Consider the following simple code:
Stream.of(1)
.flatMap(x -> IntStream.range(0, 1024).boxed())
.parallel() // Moving this before flatMap has the same effect because it's just a property of the entire stream
.forEach(x -> {
System.out.println("Thread: " + Thread.currentThread().getName());
});
For a long time, I thought that Java would have parallel execution for elements even after flatMap
. But the above code prints all "Thread: main", which proves my thought wrong.
A simple way to make it parallel after flatMap
would be to collect and then stream again:
Stream.of(1)
.flatMap(x -> IntStream.range(0, 1024).boxed())

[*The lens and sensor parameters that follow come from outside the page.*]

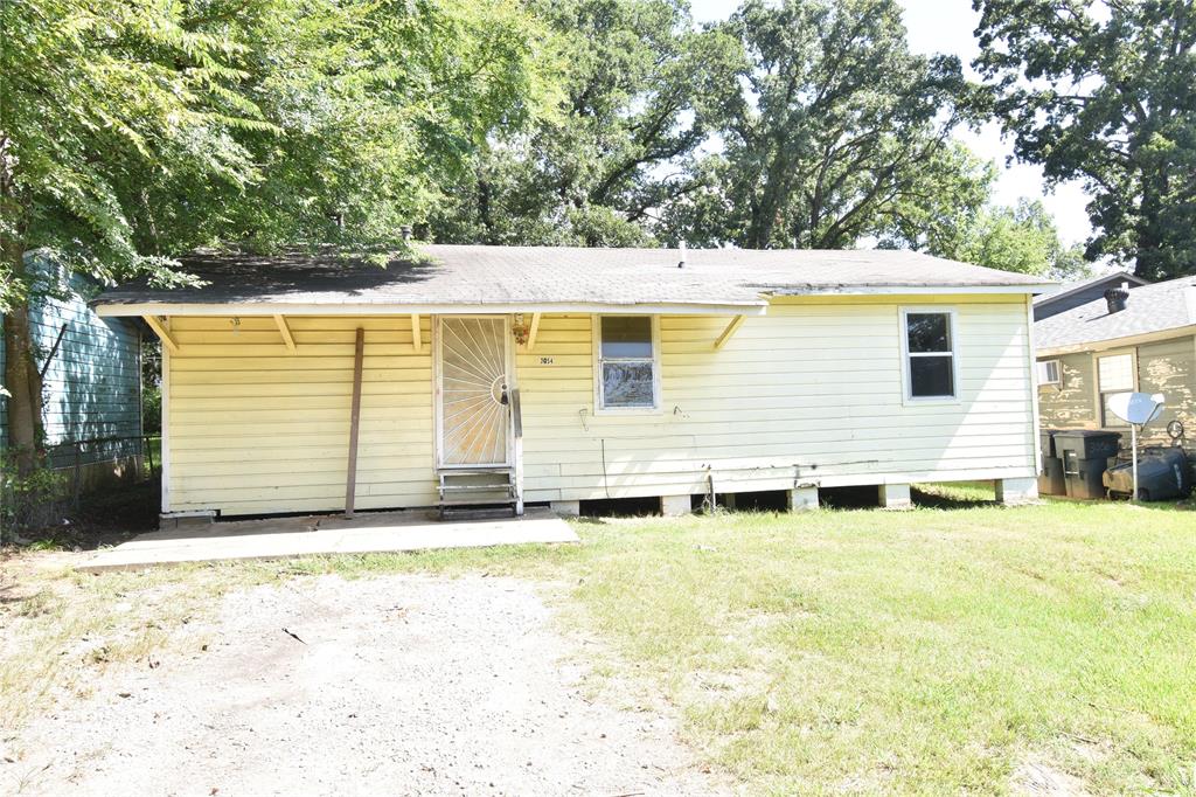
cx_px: 598
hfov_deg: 73.8
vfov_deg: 53.1
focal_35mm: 24
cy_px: 398
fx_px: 797
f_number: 14
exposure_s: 1/25
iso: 160
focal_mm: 16
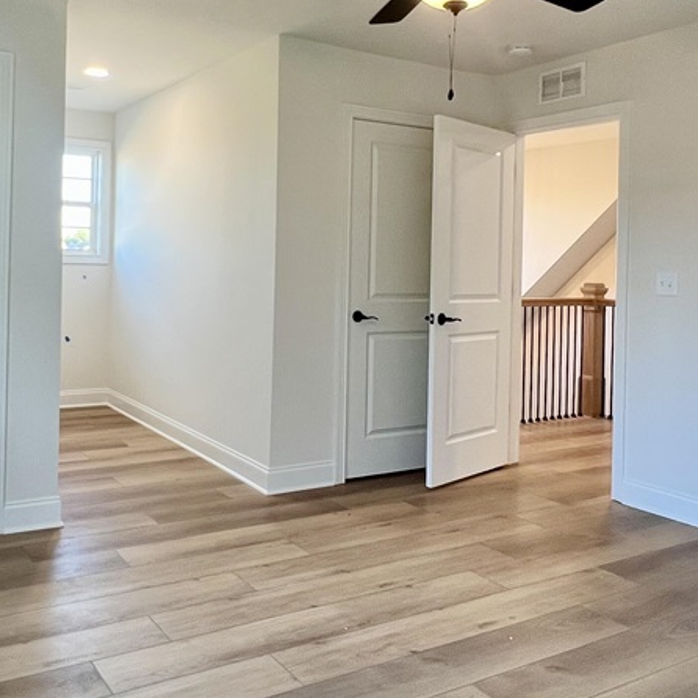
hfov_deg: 49.7
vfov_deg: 49.3
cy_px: 263
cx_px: 322
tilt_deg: +0.0
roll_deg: -1.3
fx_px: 753
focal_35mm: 33
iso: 160
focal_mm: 1.57
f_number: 1.8
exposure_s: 1/120
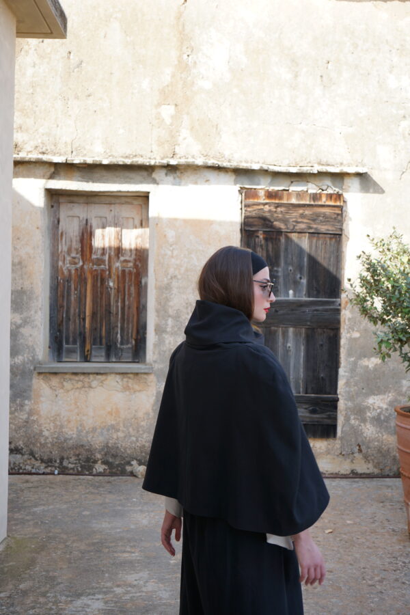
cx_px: 205
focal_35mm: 37
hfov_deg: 35.9
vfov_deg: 51.9
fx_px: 632
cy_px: 308
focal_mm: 37
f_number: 6.3
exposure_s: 1/80
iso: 100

.parallel() // Moving this before flatMap has the same effect because it's just a property of the entire stream
.collect(Collectors.toList())
.parallelStream()
.forEach(x -> {
System.out.println("Thread: " + Thread.currentThread().getName());
});
I was wondering whether there is a better way, and about the design choice of flatMap
that only parallelizes the stream before the call, but not after the call.
========= More Clarification about the Question ========
From some answers, it seems that my question is not fully conveyed. As @Andreas said, if I start with a Stream of 3 elements, there could be 3 threads running.

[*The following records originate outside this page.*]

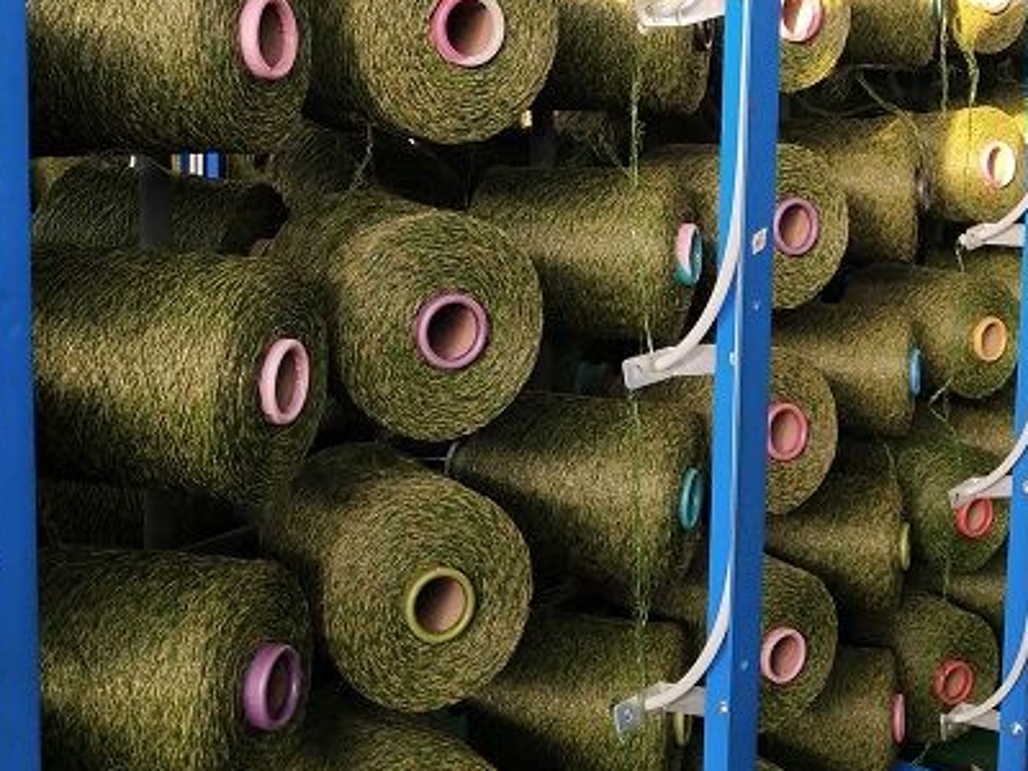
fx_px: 1782
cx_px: 499
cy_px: 128
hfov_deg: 32.2
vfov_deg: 24.0
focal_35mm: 60
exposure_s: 1/100
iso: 240
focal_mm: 3.95
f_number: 1.8
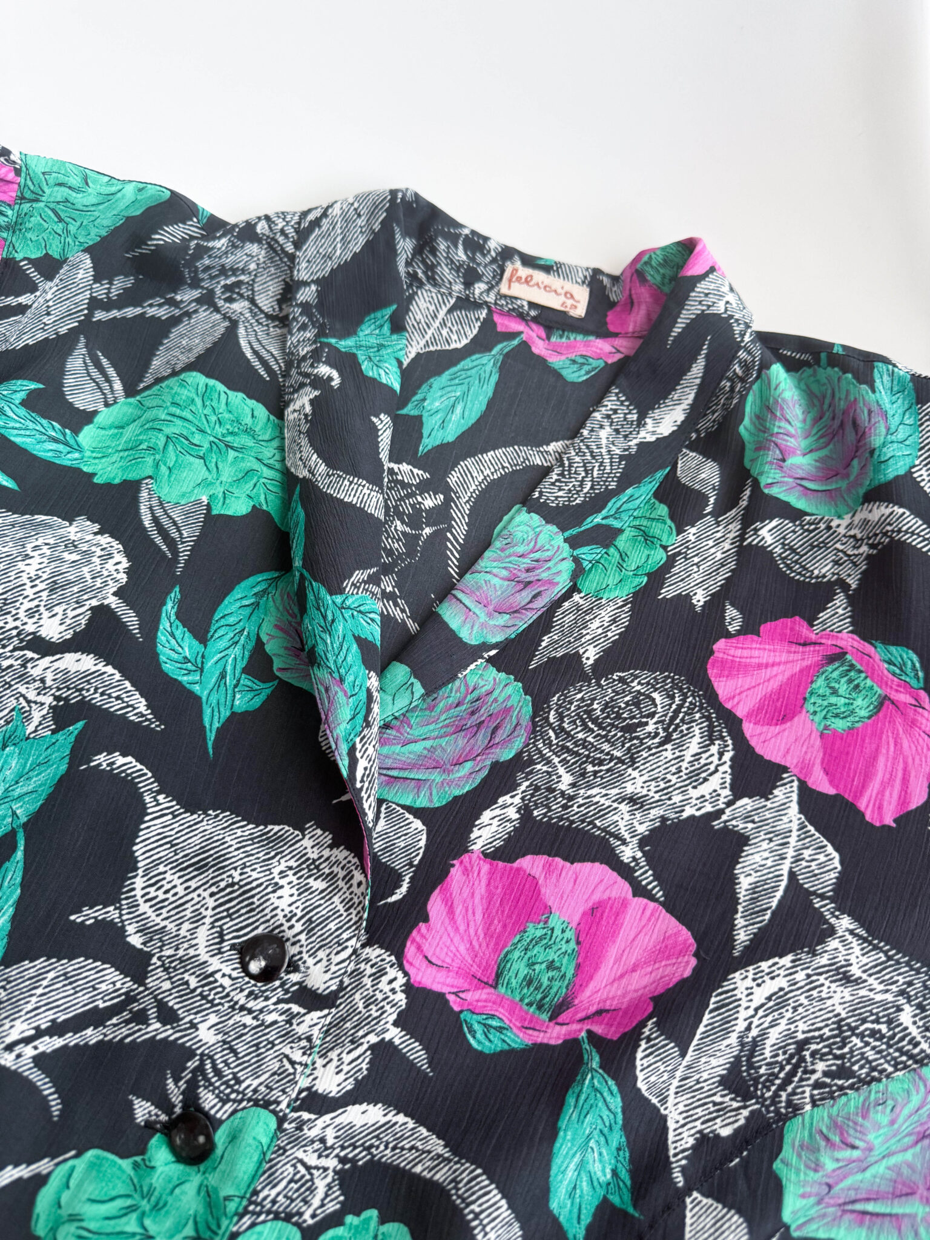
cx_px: 465
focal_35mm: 24
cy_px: 620
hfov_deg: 56.8
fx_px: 860
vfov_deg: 71.6
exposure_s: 1/120
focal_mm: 6.76
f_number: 1.8
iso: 200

But my question really is: Java Stream uses a common ForkJoinPool that has a default size equal to one less than the number of cores, according to this post. Now suppose I have 64 cores, then I expect my above code would see many different threads after flatMap
, but in fact, it sees only one (or 3 in Andreas' case). By the way, I did use isParallel
to observe that the stream is parallel.
To be honest, I wasn't asking this question for pure academic interest. I ran into this problem in a project that presents a long chain of stream operations for transforming a dataset. The chain starts with a single file, and explodes to a lot of elements through flatMap
. But apparently, in my experiment, it does NOT fully exploit my machine (which has 64 cores), but only uses one core (from observation of the cpu usage).